Picoult's novel about a younger sister who was conceived, born, and raised in the inescapable shadow of her sister's battle with leukemia was at once horrifying, 'thank God that's not me' and painfully familiar. I have wondered on many a sleepless night if I neglected one BB while dealing with the crises of the other. I wonder - like the parents in the novel - what conversations I shut down, what questions I avoided asking or answering to focus on the issue at hand. And what dragons were growing while I was chasing spiders. The tension of the story wrapped around me, and smelled of teen depression and learning disorders, and misunderstanding and thwarted intentions.

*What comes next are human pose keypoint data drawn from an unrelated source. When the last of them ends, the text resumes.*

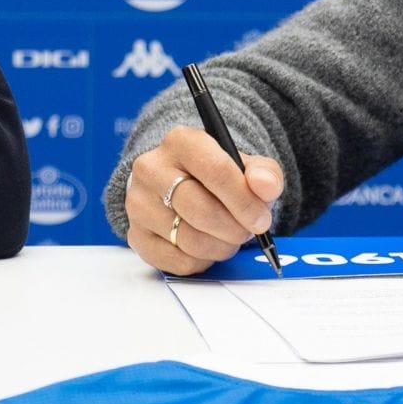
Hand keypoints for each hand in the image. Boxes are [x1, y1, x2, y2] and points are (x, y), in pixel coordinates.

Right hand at [125, 125, 285, 274]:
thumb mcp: (245, 166)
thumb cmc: (216, 176)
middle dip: (233, 228)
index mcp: (180, 141)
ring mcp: (138, 203)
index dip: (244, 201)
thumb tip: (266, 186)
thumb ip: (264, 174)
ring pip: (188, 239)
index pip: (215, 171)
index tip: (261, 220)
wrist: (178, 186)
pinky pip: (177, 262)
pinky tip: (207, 246)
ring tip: (228, 238)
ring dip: (220, 247)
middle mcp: (150, 169)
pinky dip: (202, 261)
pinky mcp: (136, 235)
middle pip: (200, 209)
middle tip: (246, 232)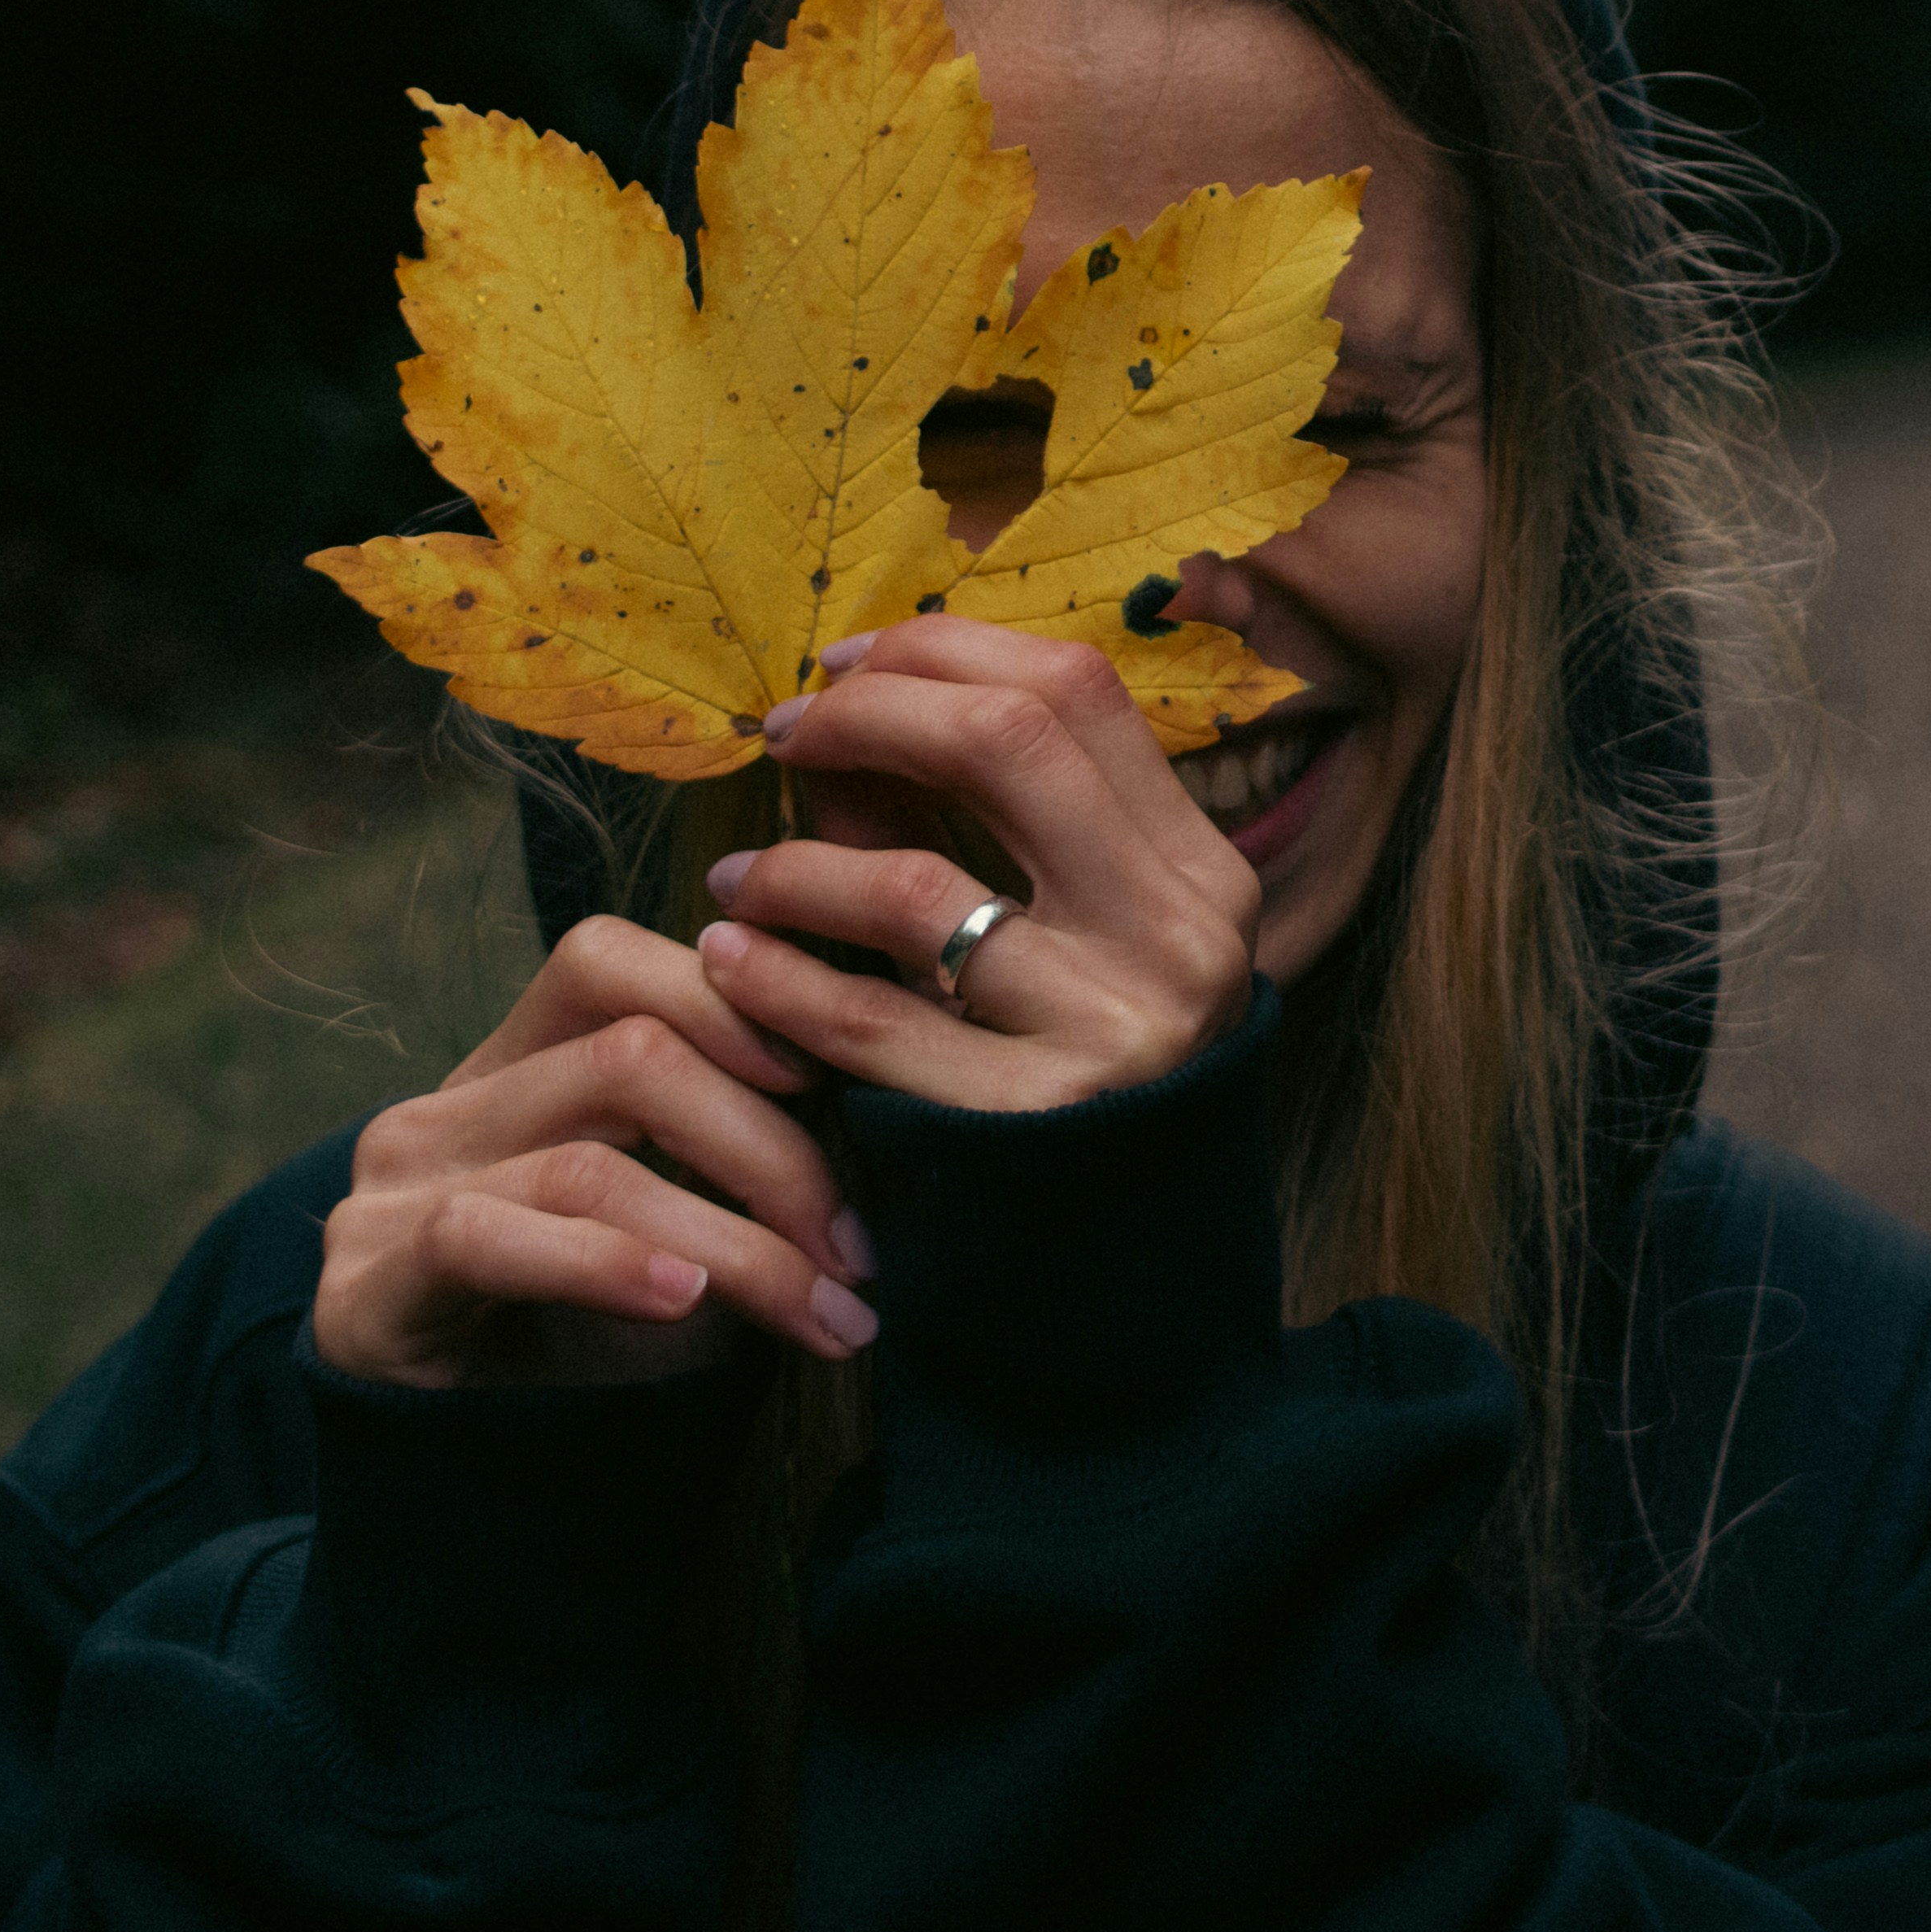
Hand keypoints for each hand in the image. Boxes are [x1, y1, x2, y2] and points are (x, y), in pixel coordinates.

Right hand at [312, 913, 880, 1389]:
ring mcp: (394, 1194)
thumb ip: (731, 1155)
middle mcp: (442, 1107)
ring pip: (590, 1160)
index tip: (841, 1082)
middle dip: (773, 1150)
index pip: (607, 962)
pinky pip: (489, 1238)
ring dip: (732, 1240)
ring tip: (819, 1309)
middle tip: (857, 1251)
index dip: (727, 999)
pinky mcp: (367, 1289)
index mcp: (509, 1068)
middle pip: (629, 1055)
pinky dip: (604, 1265)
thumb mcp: (671, 1230)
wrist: (452, 1493)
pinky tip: (683, 1304)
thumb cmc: (584, 1347)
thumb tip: (884, 1114)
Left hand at [696, 617, 1262, 1116]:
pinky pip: (870, 1023)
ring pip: (917, 886)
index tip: (842, 668)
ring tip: (739, 880)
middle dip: (868, 716)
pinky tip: (730, 961)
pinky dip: (779, 978)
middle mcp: (1179, 937)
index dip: (943, 651)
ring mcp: (1112, 1032)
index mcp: (1201, 871)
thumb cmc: (1077, 1075)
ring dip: (796, 864)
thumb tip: (838, 718)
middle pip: (1007, 741)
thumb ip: (970, 824)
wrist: (1121, 1280)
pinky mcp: (1027, 1127)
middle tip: (783, 736)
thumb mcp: (1068, 935)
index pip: (1074, 690)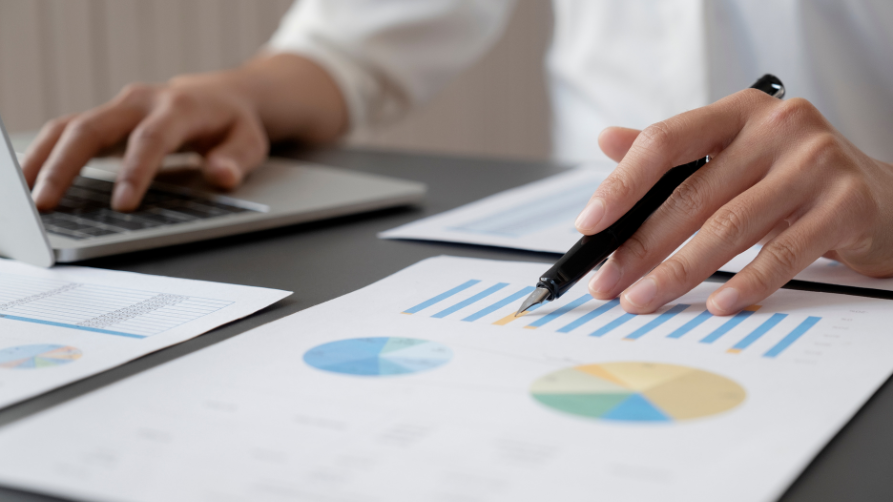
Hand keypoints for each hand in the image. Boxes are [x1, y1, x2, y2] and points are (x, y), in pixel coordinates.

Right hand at [23, 54, 346, 211]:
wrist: (221, 97)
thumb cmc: (233, 125)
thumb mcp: (250, 142)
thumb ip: (236, 160)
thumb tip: (220, 175)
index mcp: (178, 108)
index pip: (151, 139)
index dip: (136, 171)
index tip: (122, 206)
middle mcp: (141, 102)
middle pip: (92, 128)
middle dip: (66, 165)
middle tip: (47, 203)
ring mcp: (118, 108)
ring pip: (69, 127)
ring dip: (43, 160)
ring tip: (27, 197)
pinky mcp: (104, 119)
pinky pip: (66, 132)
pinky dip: (44, 154)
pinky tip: (31, 181)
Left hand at [576, 90, 892, 314]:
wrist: (880, 198)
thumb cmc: (793, 177)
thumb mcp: (733, 153)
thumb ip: (673, 151)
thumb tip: (608, 140)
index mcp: (739, 113)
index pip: (666, 141)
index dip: (622, 185)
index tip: (589, 224)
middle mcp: (779, 128)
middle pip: (691, 194)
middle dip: (640, 246)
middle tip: (608, 282)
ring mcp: (816, 165)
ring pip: (729, 227)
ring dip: (678, 271)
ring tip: (643, 299)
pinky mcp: (845, 205)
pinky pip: (783, 252)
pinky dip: (745, 283)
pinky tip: (716, 304)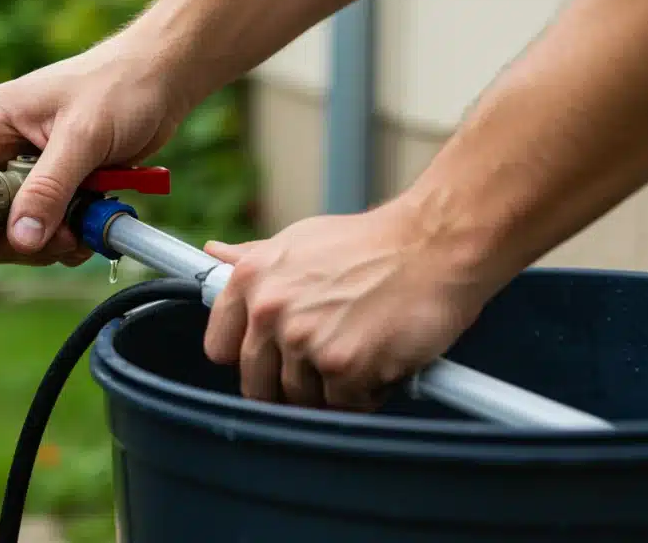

Picoult achieves something astounding though - her writing is as gripping as the story. Her scenes are crisp, and her dialogue as mysteriously murky as only family conversations can be. It's the kind of haunting writing that makes me envious. The kind of writing that you want to write on your walls. It is wise and beautiful without ever being precious:
I unlaced Julia Romano's combat boots. I peeled away her camoflauge jacket. Her feet were narrow and as pink as the inside of a tulip. Her collarbone was a mystery.
It's raining. The kind of rain that comes down so heavy it sounds like the shower's running even when you've turned it off. The kind of rain that makes you think of dams and flash floods, arks. The kind of rain that tells you to crawl back into bed, where the sheets haven't lost your body heat, to pretend that the clock is five minutes earlier than it really is.
My only complaints about the book are the handling of the 'troubled-son' Jesse. It's cliche and over-simplified in a way that no 'troubled-son' ever is. As ridiculously resolved as it is drawn in caricature. The father is similarly uncomplicated and predictable. Next to the richly drawn females, the male characters are a disappointment.

But not nearly enough of a disappointment to prevent me from looking forward to picking up another Picoult. Or to keep me from missing Anna and Kate in the 2 days since I finished reading.